My aunt has grape vines in her yard, so every summer my family picks fresh grape leaves, trims the stems, lines them up, wraps them in bundles with string, and blanches them in boiling water.  They then cool and freeze the grape leaf bundles until needed.  Preserved grape leaves are now readily available in jars at Middle Eastern grocery stores and other specialty stores, such as Restaurant Depot.  Although making stuffed grape leaves can be a tedious process, in this case I really think it's worth the effort.  Although I'm a proud meat-eater, I can honestly say that I prefer these vegetarian yalanchi to dolma made with meat.  They are great mezze year round and will be gracing our Christmas table this year (we doubled the recipe!).  There are different ways to make yalanchi (some people add pine nuts or dried currants), but my mom makes it the best.  I know everyone thinks their mom makes it the best (whatever it may be), but I'm telling the truth :)  This yalanchi is so good!  I want to inject it directly into my veins, haha.  You can't eat just one, or five... start with ten and then you'll be off to a good start!


On another note, every year at Christmastime my family makes baklava.  It's a tradition.  I don't think I've met a single person (except those allergic to nuts) that doesn't appreciate a good baklava.  Since I have many new readers to my blog this year, who probably never saw these recipes last year, I wanted to just share the link for you all.  Last year I shared 3 variations of baklava, 2 using filo dough and nuts, and 1 using shredded filo (kadayef) and ricotta cheese.  These are all SOOO good, and I hope you will keep these recipes in mind if you ever want to make these sweet treasures yourself (it's not too late to make them for Christmas this year, either)!  We make them annually, and give away dishes of baklava instead of the traditional Christmas cookies that most people share around the holidays :)


Yalanchi (Vegetarian Stuffed Grape Leaves) 
Makes about 70
(Adapted from The Complete Armenian Cookbook)

1 jar (1 pound) preserved grape leaves
4 cups chopped onions
1 cup extra-virgin olive oil
1 cup short-grain rice
2 tsp. tomato paste
1 1/2 cups finely chopped fresh Italian parsley
1/2 cup finely chopped fresh dill
1 tsp. sugar
6 T. lemon juice
Kosher salt, freshly ground black pepper, and hot red pepper
1 cup water, or as needed
Lemon slices, for garnish

Rinse the grape leaves in running water and remove stems.

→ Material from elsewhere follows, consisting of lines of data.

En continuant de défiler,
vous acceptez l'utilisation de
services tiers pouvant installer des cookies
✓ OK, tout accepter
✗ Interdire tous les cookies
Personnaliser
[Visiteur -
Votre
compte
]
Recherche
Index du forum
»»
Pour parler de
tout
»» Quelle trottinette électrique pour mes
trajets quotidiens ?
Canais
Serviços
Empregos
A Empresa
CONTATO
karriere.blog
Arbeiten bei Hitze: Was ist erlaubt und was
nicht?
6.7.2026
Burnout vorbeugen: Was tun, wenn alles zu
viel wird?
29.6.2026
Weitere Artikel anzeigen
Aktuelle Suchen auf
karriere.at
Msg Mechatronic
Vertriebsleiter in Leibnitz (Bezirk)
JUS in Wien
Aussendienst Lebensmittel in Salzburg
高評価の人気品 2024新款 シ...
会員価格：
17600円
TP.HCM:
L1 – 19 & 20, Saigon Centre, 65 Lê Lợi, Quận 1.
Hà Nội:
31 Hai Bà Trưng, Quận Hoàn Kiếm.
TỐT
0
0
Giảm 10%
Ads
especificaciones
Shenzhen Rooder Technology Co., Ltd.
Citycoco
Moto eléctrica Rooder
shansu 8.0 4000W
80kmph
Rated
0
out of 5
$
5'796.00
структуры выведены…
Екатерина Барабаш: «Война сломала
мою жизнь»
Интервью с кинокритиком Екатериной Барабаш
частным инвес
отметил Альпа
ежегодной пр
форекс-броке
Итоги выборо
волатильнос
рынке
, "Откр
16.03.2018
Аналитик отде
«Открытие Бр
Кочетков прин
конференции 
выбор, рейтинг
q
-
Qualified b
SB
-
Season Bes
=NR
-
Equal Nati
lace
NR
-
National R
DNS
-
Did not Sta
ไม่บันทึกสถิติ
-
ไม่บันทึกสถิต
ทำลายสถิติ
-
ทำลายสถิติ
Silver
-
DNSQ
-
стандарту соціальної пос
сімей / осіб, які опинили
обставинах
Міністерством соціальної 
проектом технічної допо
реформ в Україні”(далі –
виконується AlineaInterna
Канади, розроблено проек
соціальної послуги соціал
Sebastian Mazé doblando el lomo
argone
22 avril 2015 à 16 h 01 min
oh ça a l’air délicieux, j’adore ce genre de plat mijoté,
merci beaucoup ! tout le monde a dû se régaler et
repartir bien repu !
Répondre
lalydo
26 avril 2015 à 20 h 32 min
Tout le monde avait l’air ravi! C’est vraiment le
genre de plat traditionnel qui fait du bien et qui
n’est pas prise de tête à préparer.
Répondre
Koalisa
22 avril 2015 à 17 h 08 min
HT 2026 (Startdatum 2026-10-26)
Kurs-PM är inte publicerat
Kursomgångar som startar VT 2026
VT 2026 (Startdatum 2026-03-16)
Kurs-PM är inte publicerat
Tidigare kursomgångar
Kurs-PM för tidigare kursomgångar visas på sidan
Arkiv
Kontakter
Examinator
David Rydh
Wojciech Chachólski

Set aside.

To prepare the filling, in a heavy skillet over medium heat, sauté the onions in the olive oil for about 8 minutes, until softened. Stir in the rice, and cook for 8 minutes longer. Remove from the heat and add the tomato paste, parsley, dill, sugar, lemon juice, and season to taste with salt, pepper, and hot red pepper. Allow the mixture to cool before stuffing the grape leaves.


Preheat the oven to 350 degrees F, and arrange the rack in the bottom third of the oven.

When the filling has cooled, lay the grape leaves with the underneath-side (the less smooth side with the visible veins) facing up, and place about a tablespoon of filling along the stem end of each leaf, fold over the sides, and roll from the stem up to form a sausage-like roll. Repeat with the remaining grape leaves. (If you have leftover filling, you can stuff bell peppers with it and cook it with the stuffed grape leaves.)


Arrange the stuffed grape leaves in an 8 or 9-inch square baking dish, lining them up 2 layers high. If you have extra unwrapped grape leaves, lay them across the top of the others. This will prevent the stuffed grape leaves from getting too dry or dark when baked. Pour water over the top to just cover the grape leaves.


Cover the pan with wax paper, and then a layer of foil. Place in the oven and bake for about 1 1/2 hours, or until the rice is puffed up and cooked through (taste one to be sure!). Remove the foil, but leave the wax paper on it while it cools completely (this will prevent the top from drying out). After it cools to room temperature, cover and refrigerate until cold.

Serve cold, garnished with lemon slices. This dish is best prepared a day ahead, covered, and refrigerated until ready to serve.